New Blood Test Accurately Predicts Alzheimer’s Years Ahead of First Symptoms

New Blood Test Accurately Predicts Alzheimer’s Years Ahead of First Symptoms

Clumps of proteins surrounding neurons in the brain are associated with the development of Alzheimer’s. Credit: Ozgu Arslan/Getty Images

A new type of blood test can spot a hidden toxin behind Alzheimer’s illness years before a patient shows memory loss or confusion symptoms.

Suppose the proof-of-concept can be further tested and scaled. In that case, the test might significantly speed up diagnosis, providing countless patients answers and access to proper care long before their illness progresses.

Researchers at the College of Washington (UW) created the novel blood test. It’s designed to pick up on a molecular precursor in the blood that can cause proteins to irregularly fold and clump in the brain, ultimately forming amyloid beta (Aβ) plaques.

Aβ plaques are a famous hallmark of Alzheimer’s disease, but their role in cognitive decline is uncertain. Historically, these extracellular plaques have been considered an early trigger of neuron dysfunction and loss, ultimately leading to cognitive decline.

However, recent researches have shown that Aβ plaques are just present in a 3rd of Alzheimer’s patients, and sometimes, they are present in the brains of people who experience no cognitive deficits.

In other words, extracellular Aβ plaques in the brain aren’t necessarily toxic in and of themselves, but they may stem from notoriously difficult-to-detect molecular toxins.

These toxins are essentially the functional versions of the Aβ found within cells. They are known as ‘toxic Aβ oligomers’, and some researchers believe they might subtly damage neurons from afar, somehow predisposing the cells to extracellular plaques and clumps.

Scientists are still figuring out the details, but the hypothesis has led UW researchers to make an impressively accurate soluble oligomer binding assay, nicknamed SOBA.

Researchers initially evaluated SOBA on 310 individuals’ blood plasma. Some participants revealed light cognitive disability or Alzheimer’s condition, while others were in good cognitive health and wellness.

By measuring toxic Aβ oligomers in the blood plasma, SOBA picked out all 53 participants with Alzheimer’s who were later confirmed to have the illness post-mortem.

On the other hand, in the control group, SOBA detected oligomers in the blood plasma examples of 11 people. 10 of these participants were later diagnosed with mild cognitive impairment or Alzheimer’s.

” What clinicians and scientists have wanted is a reliable diagnostic test for Alzheimer’s illness– and not simply an assay that confirms a diagnosis of Alzheimer’s, but one that can also detect signs of the illness before cognitive impairment happens,” says bioengineer Valerie Daggett from UW.

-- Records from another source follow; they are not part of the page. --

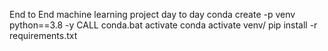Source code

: End to End machine learning project day to day
conda create -p venv python==3.8 -y
CALL conda.bat activate
conda activate venv/
pip install -r requirements.txt

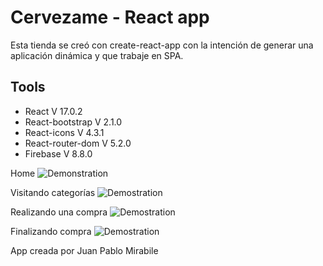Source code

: # Cervezame - React app

Esta tienda se creó con create-react-app con la intención de generar una aplicación dinámica y que trabaje en SPA. 


## Tools

- React V 17.0.2
- React-bootstrap V 2.1.0
- React-icons V 4.3.1
- React-router-dom V 5.2.0
- Firebase V 8.8.0

Home
![Demonstration](https://media.giphy.com/media/cpDMHTAWaBUzkdoKL8/giphy.gif)

Visitando categorías
![Demostration](https://media.giphy.com/media/5CFuTb42Trfu9jDJPz/giphy.gif)

Realizando una compra
![Demostration](https://media.giphy.com/media/OYSMRlUviM6UJiF8zY/giphy.gif)

Finalizando compra
![Demostration](https://media.giphy.com/media/NJS3lfImyLTcgiLHnQ/giphy.gif)

App creada por Juan Pablo Mirabile

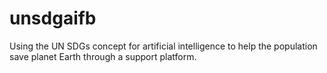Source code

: # unsdgaifb
Using the UN SDGs concept for artificial intelligence to help the population save planet Earth through a support platform.
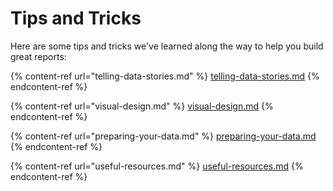 # Tips and Tricks

Here are some tips and tricks we've learned along the way to help you build great reports:

{% content-ref url="telling-data-stories.md" %}
[telling-data-stories.md](telling-data-stories.md)
{% endcontent-ref %}

{% content-ref url="visual-design.md" %}
[visual-design.md](visual-design.md)
{% endcontent-ref %}

{% content-ref url="preparing-your-data.md" %}
[preparing-your-data.md](preparing-your-data.md)
{% endcontent-ref %}

{% content-ref url="useful-resources.md" %}
[useful-resources.md](useful-resources.md)
{% endcontent-ref %}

” That’s important for people’s health and all the study into how toxic oligomers of amyloid beta go on and cause the damage they do. We reveal that SOBA might be the basis of such a test.”

And that’s not all SOBA can do. After all, Alzheimer’s isn’t the only disease marked by toxic oligomers.

Misfolding proteins also appear to be associated with Parkinson’s disease, type II diabetes, and Lewy body dementia, which means SOBA might one day be tweaked to get early markers of these other illnesses.

Other tests have also attempted to measure for markers of Alzheimer’s, however, with varying levels of success.

In 2018, for instance, a blood analysis that likewise detects Aβ precursors predicted the onset of Alzheimer’s up to 30 years before the cognitive deficits also began to show.

SOBA, scientists say, can make similar predictions.

In current clinical practice, only blood tests that measure for genes associated with Alzheimer’s are in use. Still, these tests are not as good at predicting who will go on to actually develop the disease.

With tests like SOBA performing so well, that could be on the brink of changing.


Read the original article on Science Alert.